29 Kasım 2020 Pazar

8.45 GÜNEŞİ

Salgın tecridi doğal yaşam kaynaklarıyla ilişkimi derinleştiriyor.

Hava, güneş..

Sosyal hareket gerilere çekildikçe bedenim doğayla başka türlü ilişkileniyor.

Güneşi böylesine hissettiğimi hatırlamıyorum. Hücre çekirdeklerine kadar soğurduğumu. Işığına hep duyarlı oldum, sıcağıyla da çoktandır barışığım.

Ama şu ışıması!

Onu bir kutup ayısı, kedi, kuş gibi dosdoğru bedenimle alıp yakıt ettiğimin ayırdında olmak.

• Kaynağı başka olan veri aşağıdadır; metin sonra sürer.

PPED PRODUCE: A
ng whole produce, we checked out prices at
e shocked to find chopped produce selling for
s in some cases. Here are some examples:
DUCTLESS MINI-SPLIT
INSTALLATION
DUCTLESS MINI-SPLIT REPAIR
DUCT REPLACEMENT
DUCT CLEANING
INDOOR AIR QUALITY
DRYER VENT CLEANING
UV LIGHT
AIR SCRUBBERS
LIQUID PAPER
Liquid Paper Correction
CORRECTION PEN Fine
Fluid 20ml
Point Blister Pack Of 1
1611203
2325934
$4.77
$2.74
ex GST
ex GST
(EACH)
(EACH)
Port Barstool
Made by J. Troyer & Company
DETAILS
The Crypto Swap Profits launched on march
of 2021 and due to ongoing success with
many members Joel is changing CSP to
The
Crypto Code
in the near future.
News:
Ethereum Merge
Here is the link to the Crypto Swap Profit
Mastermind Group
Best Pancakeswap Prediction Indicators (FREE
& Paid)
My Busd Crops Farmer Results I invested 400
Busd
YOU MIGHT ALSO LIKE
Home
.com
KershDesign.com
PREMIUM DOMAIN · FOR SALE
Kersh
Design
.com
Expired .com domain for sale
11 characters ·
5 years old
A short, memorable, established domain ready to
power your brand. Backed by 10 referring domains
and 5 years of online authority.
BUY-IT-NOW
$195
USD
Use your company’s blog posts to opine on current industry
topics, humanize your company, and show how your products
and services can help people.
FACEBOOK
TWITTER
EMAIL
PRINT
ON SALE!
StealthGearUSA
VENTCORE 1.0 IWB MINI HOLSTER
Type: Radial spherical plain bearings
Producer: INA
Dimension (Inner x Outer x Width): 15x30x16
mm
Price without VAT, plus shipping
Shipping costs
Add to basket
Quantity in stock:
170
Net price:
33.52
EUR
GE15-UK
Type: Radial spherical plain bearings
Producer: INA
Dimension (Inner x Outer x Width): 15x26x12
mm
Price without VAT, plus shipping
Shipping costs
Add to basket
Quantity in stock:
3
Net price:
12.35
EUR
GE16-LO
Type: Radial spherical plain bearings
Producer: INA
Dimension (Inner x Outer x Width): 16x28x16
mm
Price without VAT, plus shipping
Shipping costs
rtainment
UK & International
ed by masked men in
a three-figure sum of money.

8 gibi uyanıyorum. Hızla giyinip perdeleri açıyorum. Sabah egzersizini yapıp meditasyona oturduğumda güneş balkonun kıyısına gelmiş oluyor. 8.45’te olanca gücüyle balkondan içeri, yüzüme, bağrıma akışını gözlerim kapalı karşılıyorum. Serinlik bir anda ısınıyor.

Sonra çayım, kahvem, kitabım, defterimle balkondayım. Hava kaç derece olursa olsun, güneş bir UFO ısıtıcısı. Isıtıyor, besliyor, avutuyor. Işığını içime salıp bataryalarımı dolduruyor.

Öğleye kadar huzurunda genleşiyor, adına Helios deyip önünde secdeye varmışlara köşemden selam ediyorum.